Paper No. 226-11
Presentation Time: 10:55 AM
THE "NEED" TO MINE: SUPPLY CHAIN DYNAMICS AND EXTRACTIVE ETHICS IN CLIMATE ACTION
Pressure to replace energy infrastructures with zero-emission alternatives has led to widespread discourse of a “need” to produce the materials to create new technologies, like electric vehicle batteries, wind turbines, and solar photovoltaics. Approaching this discourse from an analysis of recent interactions between the battery industry and mining industry, this presentation seeks to introduce complexity into the assumptions that climate action necessitates more mining. It leverages interviews done over the last several years with mining companies, battery scientists, human rights activists, and people living close to mines in DRC, Indonesia, and Brazil. This presentation seeks to challenge not whether certain climate technologies are needed (although that is a valid question), but rather the relationship between mining certain materials, the build-out of technology innovations, and climate goals. Employing the conceptualization of a researcher-activist who elevated concerns about child labor in Congolese cobalt production to a global conversation, I theorize that uncoordinated attempts to address social and environmental problems in mining for battery materials has led to a “whack-a-mole” situation in which battery designers respond to volatile reputations of particular minerals. This dynamic upends the common notion that consumers and electric vehicle companies “demand” certain products from the “supply” of mineral production, as if “the tail is wagging the dog,” in the words of one materials scientist with decades of experience designing lithium-ion batteries.

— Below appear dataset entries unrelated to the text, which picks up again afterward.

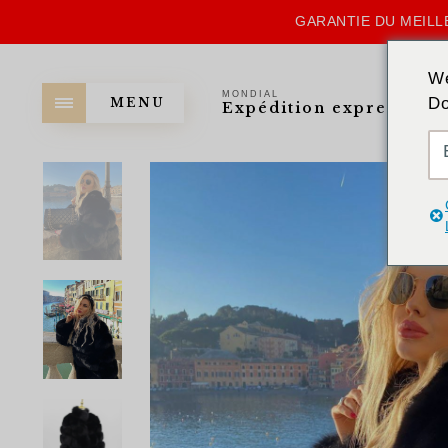
GARANTIE DU MEILLE
We
MONDIAL
Do
MENU
Expédition express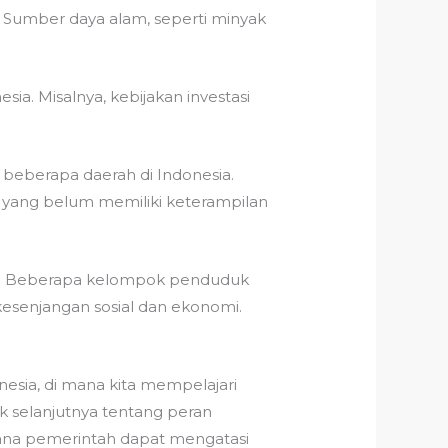
 Sumber daya alam, seperti minyak
. Misalnya, kebijakan investasi
beberapa daerah di Indonesia.
yang belum memiliki keterampilan
a. Beberapa kelompok penduduk
kesenjangan sosial dan ekonomi.
esia, di mana kita mempelajari
k selanjutnya tentang peran
ana pemerintah dapat mengatasi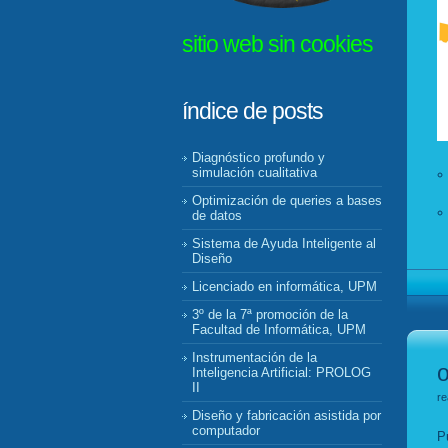
sitio web sin cookies
índice de posts
Diagnóstico profundo y
simulación cualitativa
Optimización de queries a bases
de datos
Sistema de Ayuda Inteligente al
Diseño
Licenciado en informática, UPM
3º de la 7ª promoción de la
Facultad de Informática, UPM
Instrumentación de la
o
Inteligencia Artificial: PROLOG
II
re
Diseño y fabricación asistida por
computador
P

If consumer products are shaped by actions (or lack of action) upstream, the “need” for particular batteries and amounts of minerals ignores the ability of the mining industry to influence what is consumed and what climate action looks like. The presentation concludes on notes about how the “need” discourse impacts climate action by way of its universalization of approaches and responsibility, conflation of rationales for necessity and for operations, disregard for alternatives, misplaced market leverage, and indifference to adaptability. It also poses a question in the spirit of this new framing: how have current and persistent systems of material extraction and use shaped solutions to environmental problems?